Exercise description: From the listing below, extract each line containing the string "Jesus".

Data listing:
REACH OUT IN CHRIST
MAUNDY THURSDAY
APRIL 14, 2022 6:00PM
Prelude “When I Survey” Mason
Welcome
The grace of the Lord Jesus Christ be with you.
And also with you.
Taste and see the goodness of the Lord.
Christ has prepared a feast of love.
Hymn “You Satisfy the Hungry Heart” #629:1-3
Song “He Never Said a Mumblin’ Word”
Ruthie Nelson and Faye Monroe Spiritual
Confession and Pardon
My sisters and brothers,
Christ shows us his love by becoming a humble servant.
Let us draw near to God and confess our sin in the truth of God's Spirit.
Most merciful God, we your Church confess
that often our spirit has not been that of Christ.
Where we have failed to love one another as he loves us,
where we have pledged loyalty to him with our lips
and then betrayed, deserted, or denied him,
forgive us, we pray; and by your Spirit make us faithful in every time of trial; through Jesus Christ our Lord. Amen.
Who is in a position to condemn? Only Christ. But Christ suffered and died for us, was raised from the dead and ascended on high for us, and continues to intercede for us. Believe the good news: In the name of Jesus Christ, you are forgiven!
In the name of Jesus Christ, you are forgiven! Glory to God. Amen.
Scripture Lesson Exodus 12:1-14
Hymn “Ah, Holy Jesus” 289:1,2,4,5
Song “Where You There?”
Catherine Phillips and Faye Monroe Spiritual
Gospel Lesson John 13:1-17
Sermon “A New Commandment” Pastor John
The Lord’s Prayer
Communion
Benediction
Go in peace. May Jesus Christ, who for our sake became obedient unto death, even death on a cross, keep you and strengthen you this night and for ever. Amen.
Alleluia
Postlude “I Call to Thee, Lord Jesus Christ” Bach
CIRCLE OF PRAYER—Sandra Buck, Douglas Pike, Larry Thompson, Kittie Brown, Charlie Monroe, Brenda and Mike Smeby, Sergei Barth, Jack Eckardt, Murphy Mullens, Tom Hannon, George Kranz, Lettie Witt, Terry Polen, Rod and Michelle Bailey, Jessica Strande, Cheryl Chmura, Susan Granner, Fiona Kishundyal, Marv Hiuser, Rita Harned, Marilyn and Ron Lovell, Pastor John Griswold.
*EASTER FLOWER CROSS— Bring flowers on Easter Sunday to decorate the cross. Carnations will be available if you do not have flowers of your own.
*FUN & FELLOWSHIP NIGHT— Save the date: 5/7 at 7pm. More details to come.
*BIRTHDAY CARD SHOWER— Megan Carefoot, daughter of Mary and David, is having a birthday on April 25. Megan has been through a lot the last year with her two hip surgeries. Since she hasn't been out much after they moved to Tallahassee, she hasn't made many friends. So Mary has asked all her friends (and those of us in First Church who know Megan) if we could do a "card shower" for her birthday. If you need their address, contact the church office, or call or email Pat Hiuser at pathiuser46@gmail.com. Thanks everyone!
---
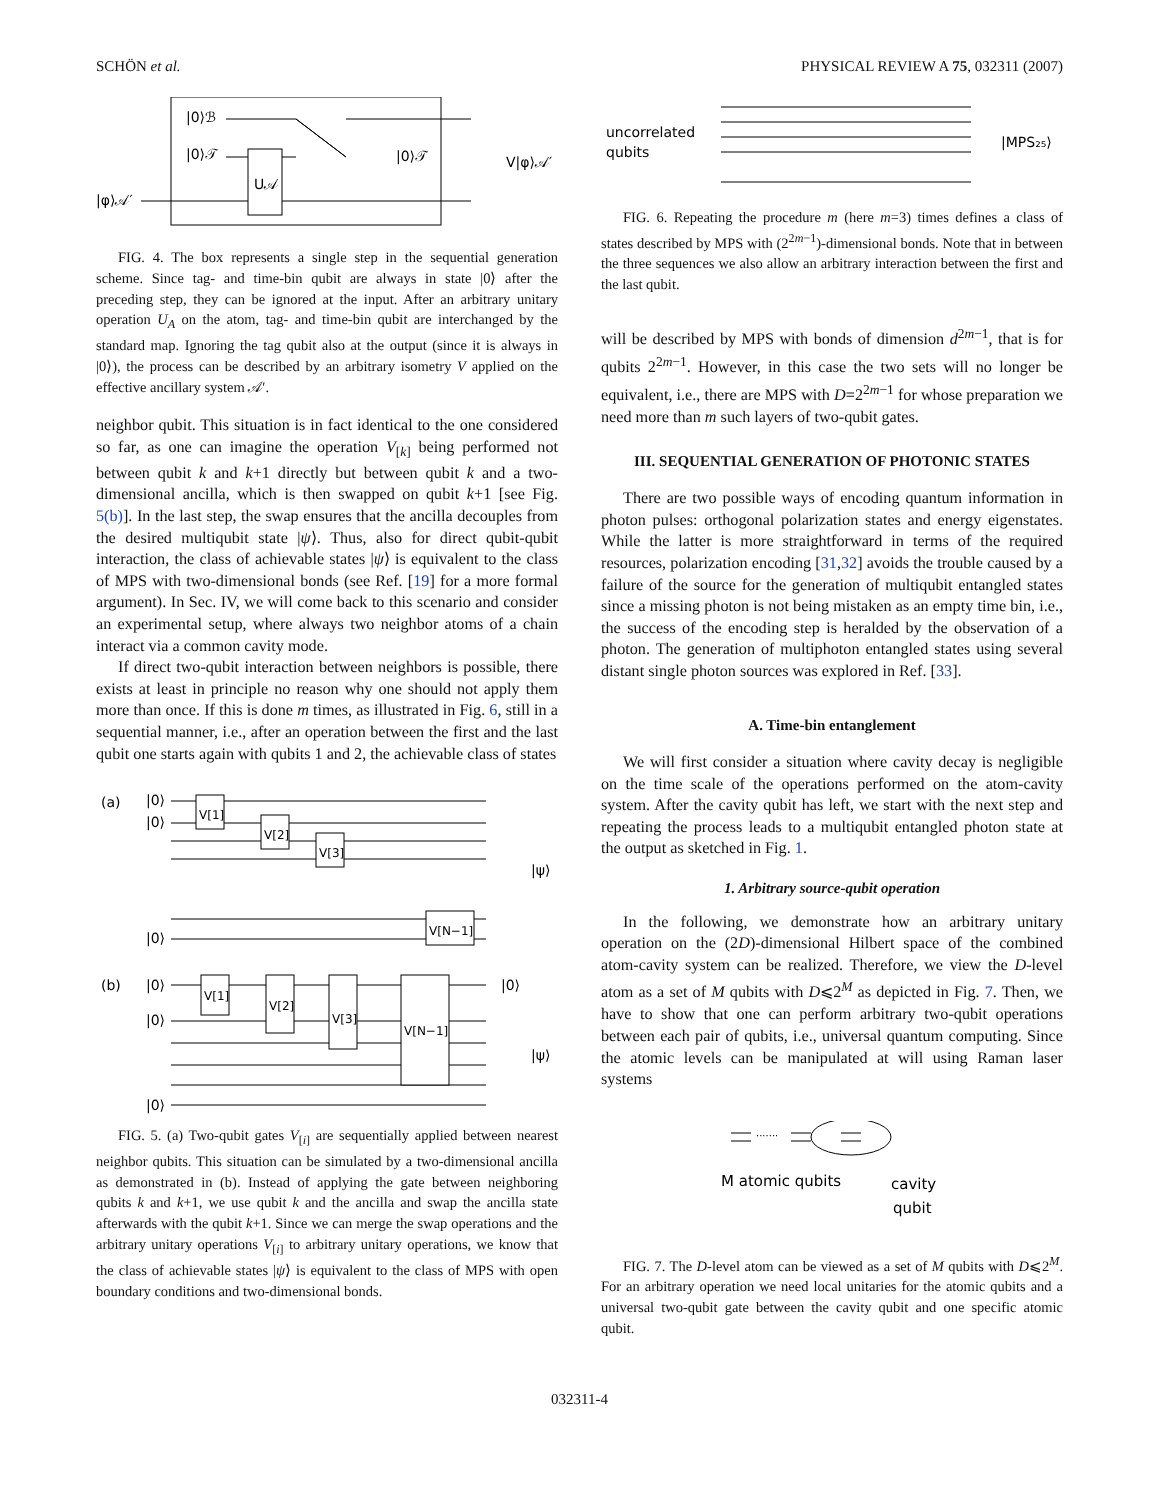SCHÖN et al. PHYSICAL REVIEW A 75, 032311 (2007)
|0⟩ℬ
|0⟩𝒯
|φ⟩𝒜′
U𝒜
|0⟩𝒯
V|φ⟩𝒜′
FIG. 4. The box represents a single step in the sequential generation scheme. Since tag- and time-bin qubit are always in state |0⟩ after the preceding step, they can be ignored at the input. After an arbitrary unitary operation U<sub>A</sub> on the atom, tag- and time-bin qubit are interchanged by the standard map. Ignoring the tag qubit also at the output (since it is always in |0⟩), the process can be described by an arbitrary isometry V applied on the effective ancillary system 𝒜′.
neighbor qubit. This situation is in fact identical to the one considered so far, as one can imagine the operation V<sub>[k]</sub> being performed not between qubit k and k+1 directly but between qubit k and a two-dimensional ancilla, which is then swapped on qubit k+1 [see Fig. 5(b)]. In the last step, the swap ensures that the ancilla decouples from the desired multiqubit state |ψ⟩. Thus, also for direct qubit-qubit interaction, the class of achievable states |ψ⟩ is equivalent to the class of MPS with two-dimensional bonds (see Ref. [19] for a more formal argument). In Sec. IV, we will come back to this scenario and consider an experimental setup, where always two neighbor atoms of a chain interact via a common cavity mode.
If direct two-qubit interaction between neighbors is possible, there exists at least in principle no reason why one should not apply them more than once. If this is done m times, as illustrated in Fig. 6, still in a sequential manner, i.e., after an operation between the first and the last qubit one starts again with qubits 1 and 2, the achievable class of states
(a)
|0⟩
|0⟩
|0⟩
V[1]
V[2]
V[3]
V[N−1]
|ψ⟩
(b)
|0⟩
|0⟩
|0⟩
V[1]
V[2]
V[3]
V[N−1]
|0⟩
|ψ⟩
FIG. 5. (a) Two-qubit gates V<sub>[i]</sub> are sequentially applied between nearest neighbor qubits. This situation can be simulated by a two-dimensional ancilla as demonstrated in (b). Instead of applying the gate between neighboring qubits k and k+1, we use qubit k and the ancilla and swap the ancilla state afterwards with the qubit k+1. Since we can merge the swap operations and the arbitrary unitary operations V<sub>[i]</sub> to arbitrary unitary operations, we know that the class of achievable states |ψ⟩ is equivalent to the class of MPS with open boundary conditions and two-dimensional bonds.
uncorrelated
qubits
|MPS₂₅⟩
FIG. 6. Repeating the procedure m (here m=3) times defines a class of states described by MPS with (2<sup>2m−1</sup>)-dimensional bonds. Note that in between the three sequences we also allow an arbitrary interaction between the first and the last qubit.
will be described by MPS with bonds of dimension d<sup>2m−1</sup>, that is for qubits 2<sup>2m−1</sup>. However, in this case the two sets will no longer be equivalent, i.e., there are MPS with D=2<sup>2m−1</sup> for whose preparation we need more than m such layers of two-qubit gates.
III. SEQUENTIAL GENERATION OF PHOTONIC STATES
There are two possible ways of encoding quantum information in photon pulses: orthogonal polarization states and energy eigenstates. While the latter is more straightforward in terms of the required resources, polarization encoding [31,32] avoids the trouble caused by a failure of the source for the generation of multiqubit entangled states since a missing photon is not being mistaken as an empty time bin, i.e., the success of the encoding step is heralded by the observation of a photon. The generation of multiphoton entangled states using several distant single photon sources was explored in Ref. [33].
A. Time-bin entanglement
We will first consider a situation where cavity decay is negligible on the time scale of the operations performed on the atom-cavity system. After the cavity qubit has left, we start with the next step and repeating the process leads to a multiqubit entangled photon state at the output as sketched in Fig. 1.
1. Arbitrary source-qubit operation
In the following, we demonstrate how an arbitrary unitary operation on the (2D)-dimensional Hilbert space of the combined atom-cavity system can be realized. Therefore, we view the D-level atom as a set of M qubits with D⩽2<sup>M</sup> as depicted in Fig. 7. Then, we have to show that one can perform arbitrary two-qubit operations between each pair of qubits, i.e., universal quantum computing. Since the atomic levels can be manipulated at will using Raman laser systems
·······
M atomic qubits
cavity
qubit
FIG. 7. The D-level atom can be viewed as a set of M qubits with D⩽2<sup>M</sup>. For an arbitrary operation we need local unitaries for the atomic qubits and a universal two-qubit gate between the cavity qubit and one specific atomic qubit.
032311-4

Completed exercise:
The grace of the Lord Jesus Christ be with you.
forgive us, we pray; and by your Spirit make us faithful in every time of trial; through Jesus Christ our Lord. Amen.
Who is in a position to condemn? Only Christ. But Christ suffered and died for us, was raised from the dead and ascended on high for us, and continues to intercede for us. Believe the good news: In the name of Jesus Christ, you are forgiven!
In the name of Jesus Christ, you are forgiven! Glory to God. Amen.
Hymn “Ah, Holy Jesus” 289:1,2,4,5
Go in peace. May Jesus Christ, who for our sake became obedient unto death, even death on a cross, keep you and strengthen you this night and for ever. Amen.
Postlude “I Call to Thee, Lord Jesus Christ” Bach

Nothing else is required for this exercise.